Potato kebabs, onion soup: inflation hits Egypt's Ramadan menus
Protein is critical for people breaking their fast during Ramadan. But soaring food prices mean Egyptians are now struggling to make ends meet.
EDITOR’S NOTE:
The name of the author has been changed because the Egyptian government is extremely sensitive to any reporting that says things are not going well for people. The Committee to Protect Journalists lists 13 journalists in jail on charges of publishing “anti-state” and “false” news.
Sarah Ahmed*
Protein is critical for people breaking their fast during Ramadan. But soaring food prices mean Egyptians are now struggling to make ends meet. And Egypt has a history of food insecurity leading to revolution – as its current leaders know all too well.
Like millions of Egyptians, Iman Ibrahim, a housewife in Cairo, traditionally buys large quantities of chicken and red meat ahead of Ramadan.
Protein-packed meals are essential after lengthy hours of fasting, especially for the children in her family of five. But this Ramadan she’s learning new cooking tricks (from the social media accounts of other housewives and content creators) to get the protein.
These tricks include “The Poor Kebab” – so named because it’s made from potatoes and smoked onion – and “faux soup”, made from boiled onions with spices. Cutting red meat out of kebabs, and chicken or meat stock out of soups, is the only way she can afford to get by this season. For chicken meals, she makes do with wings, heads or feet. A whole chicken costs 150 Egyptian pounds ($3.20) and her husband, an accountant, makes E£3,000 a month.
A severe shortage of hard currency in the import-dependent Egypt has led to several currency devaluations over the past few years, including one that came days before Ramadan. Food and beverage prices keep surging. The state statistics agency’s data shows that consumer prices rose by about 6% between January and February alone.
Egyptians on the street would say that the numbers don’t show even half the picture.
Nesma Anwar has taken Qamar eldin, the popular Ramadan drink, off her menu. Made of dried apricot paste, its nutritional value and natural sugars make it ideal for breaking the fast. But it now costs E£100 – up from E£30 last Ramadan – so she has resorted to an alternative recipe that uses artificial food colours. She suspects that turning to less nutritional food options has contributed to her son’s severe anaemia.
Sharing her husband’s E£5,000 monthly salary, Rabab Mahmoud has to make similar cuts. The Suhoor meal, which Ramadan observers have before sunrise to prepare for the day’s fast, used to include eggs, fava beans, and cheese. The beans have gone from E£34 a kilogram last year to E£100. Egg cartons have gone up from E£120 to E£150. She told The Continent that this has forced her to make cuts: “We just have cottage cheese for Suhoor.”
Hungry history
In this austere environment, content on economical recipes has garnered thousands of views on social media. Most of it is on cheaper alternatives to animal protein. In one video, a woman teaches people how to make four meals out of one chicken. Another shares her recipe of pasta and a small amount of chicken fillets that could feed up to three people for E£80. Advice on affordable recipes is a useful intervention for some, but the seams may not hold very long, analysts fear.
High food prices have often led to political instability in Egypt. During World War I, imperial Britain drove inflation up and caused food shortages in Egypt as it doubled down on extracting resources from its colonies to fund its fighting.
This contributed to the 1919 Egyptian revolution.
In 1977, students and workers protested against then-president Mohamed Anwar El-Sadat over price hikes.
In the four years since April 2020, when Covid was declared a global pandemic, at least 29 of the protests that have happened in Egypt were about the cost of living.
Food prices and shortages were also one of the factors that drove protests against the late President Hosni Mubarak in 2011.

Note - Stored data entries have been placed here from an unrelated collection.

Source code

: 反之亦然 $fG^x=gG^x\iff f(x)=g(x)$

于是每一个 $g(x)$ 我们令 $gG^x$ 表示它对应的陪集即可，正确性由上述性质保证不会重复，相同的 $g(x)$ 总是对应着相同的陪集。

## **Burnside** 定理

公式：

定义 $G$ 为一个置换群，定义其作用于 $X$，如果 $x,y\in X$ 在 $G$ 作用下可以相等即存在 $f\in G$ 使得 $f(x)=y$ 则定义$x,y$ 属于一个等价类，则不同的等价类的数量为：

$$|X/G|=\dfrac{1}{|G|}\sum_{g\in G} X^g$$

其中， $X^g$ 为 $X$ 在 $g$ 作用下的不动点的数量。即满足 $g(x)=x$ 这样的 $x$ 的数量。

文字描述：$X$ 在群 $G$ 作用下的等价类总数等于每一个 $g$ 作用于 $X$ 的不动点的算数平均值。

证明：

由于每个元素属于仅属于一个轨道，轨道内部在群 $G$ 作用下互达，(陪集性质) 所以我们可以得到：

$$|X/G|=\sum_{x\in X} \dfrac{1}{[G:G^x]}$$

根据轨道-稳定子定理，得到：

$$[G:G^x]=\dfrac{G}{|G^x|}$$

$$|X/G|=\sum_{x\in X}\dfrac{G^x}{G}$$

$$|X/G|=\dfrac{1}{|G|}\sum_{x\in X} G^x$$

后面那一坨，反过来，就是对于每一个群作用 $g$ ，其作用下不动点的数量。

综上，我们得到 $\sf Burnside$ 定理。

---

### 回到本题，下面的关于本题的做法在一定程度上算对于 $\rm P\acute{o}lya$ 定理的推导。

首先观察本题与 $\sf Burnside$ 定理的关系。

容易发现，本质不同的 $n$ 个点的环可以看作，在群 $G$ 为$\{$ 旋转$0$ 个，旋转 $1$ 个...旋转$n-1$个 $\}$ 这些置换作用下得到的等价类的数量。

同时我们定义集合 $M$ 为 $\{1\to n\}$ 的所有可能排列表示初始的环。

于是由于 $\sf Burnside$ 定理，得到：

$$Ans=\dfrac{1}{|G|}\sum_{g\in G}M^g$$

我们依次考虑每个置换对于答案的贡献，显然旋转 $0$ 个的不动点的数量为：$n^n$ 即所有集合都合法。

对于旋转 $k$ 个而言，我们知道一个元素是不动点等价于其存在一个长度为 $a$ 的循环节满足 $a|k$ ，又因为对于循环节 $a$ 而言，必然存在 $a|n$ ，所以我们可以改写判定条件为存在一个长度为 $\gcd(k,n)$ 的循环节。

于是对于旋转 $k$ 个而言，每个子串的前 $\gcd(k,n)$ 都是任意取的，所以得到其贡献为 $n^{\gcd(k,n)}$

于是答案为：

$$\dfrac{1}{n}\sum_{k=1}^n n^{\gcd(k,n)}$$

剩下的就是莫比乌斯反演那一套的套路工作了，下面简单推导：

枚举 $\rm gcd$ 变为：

And some people do blame the government for the current situation. Khaled Rahouma, a professor of economy at the University of Damanhour, said one dimension of the problem is the government’s lack of control over the retail market.

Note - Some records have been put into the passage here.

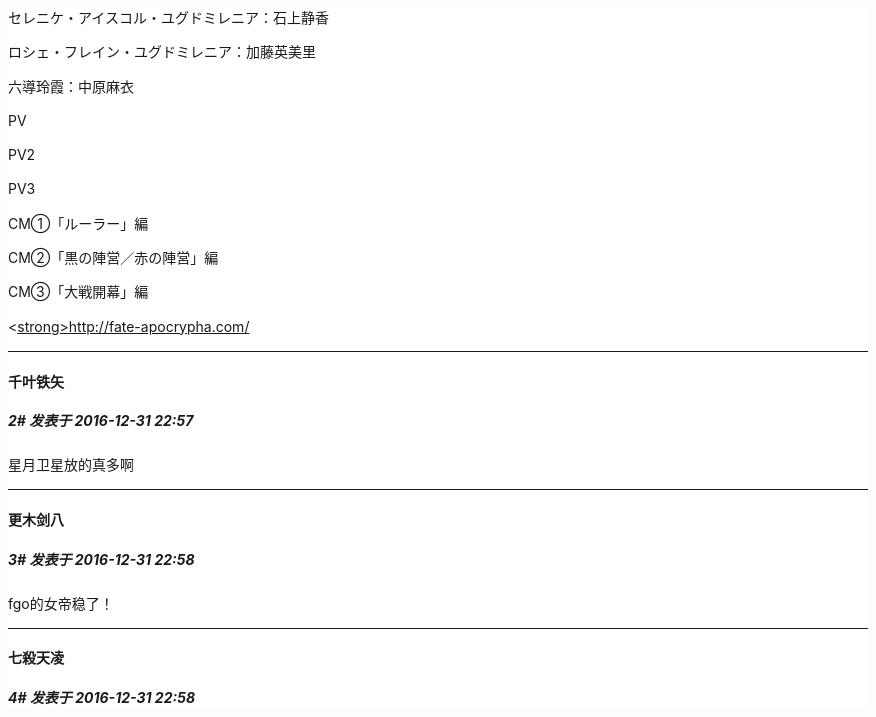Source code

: セレニケ・アイスコル・ユグドミレニア：石上静香 

ロシェ・フレイン・ユグドミレニア：加藤英美里 

六導玲霞：中原麻衣


PV


PV2


PV3


CM①「ルーラー」編


CM②「黒の陣営／赤の陣営」編


CM③「大戦開幕」編


<[strong>http://fate-apocrypha.com/</strong>](http://fate-apocrypha.com/)







-----

####  千叶铁矢  
##### 2#       发表于 2016-12-31 22:57




星月卫星放的真多啊







-----

####  更木剑八  
##### 3#       发表于 2016-12-31 22:58




fgo的女帝稳了！







-----

####  七殺天凌  
##### 4#       发表于 2016-12-31 22:58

But for all the failings of the Egyptian state, it had little control over some major drivers of food price inflation, such as Russia’s war in Ukraine and the global economic downturn that followed the Covid-19 pandemic.
As The Continent reported then, in the midst of this crunch, disaster capitalism struck, with grain multinationals driving food prices even higher with speculative buying and hoarding of food.
It is now a problem for Egyptian mothers and authorities to meet.
And when hacks like cheaper recipe alternatives are not enough, the crisis spills onto the streets. In the four years since April 2020, when Covid was declared a global pandemic, at least 29 of the protests that have happened in Egypt were about the cost of living, according to data from the Armed Conflict and Location Database.
Saied Sadek, professor of political sociology at the American University in Cairo, said the protests were unlikely to reach historical levels because Egyptians are disillusioned with the experience of mass protests since 2011’s Arab Spring.
They see them as events that bring chaos and little change. And, the state has grown even more repressive against free expression.
So these bread and butter protests might be different from 1919 and 1977. “It will be in the form of sporadic demonstrations in the suburbs that could be reined in, but not widespread protests,” said Sadek.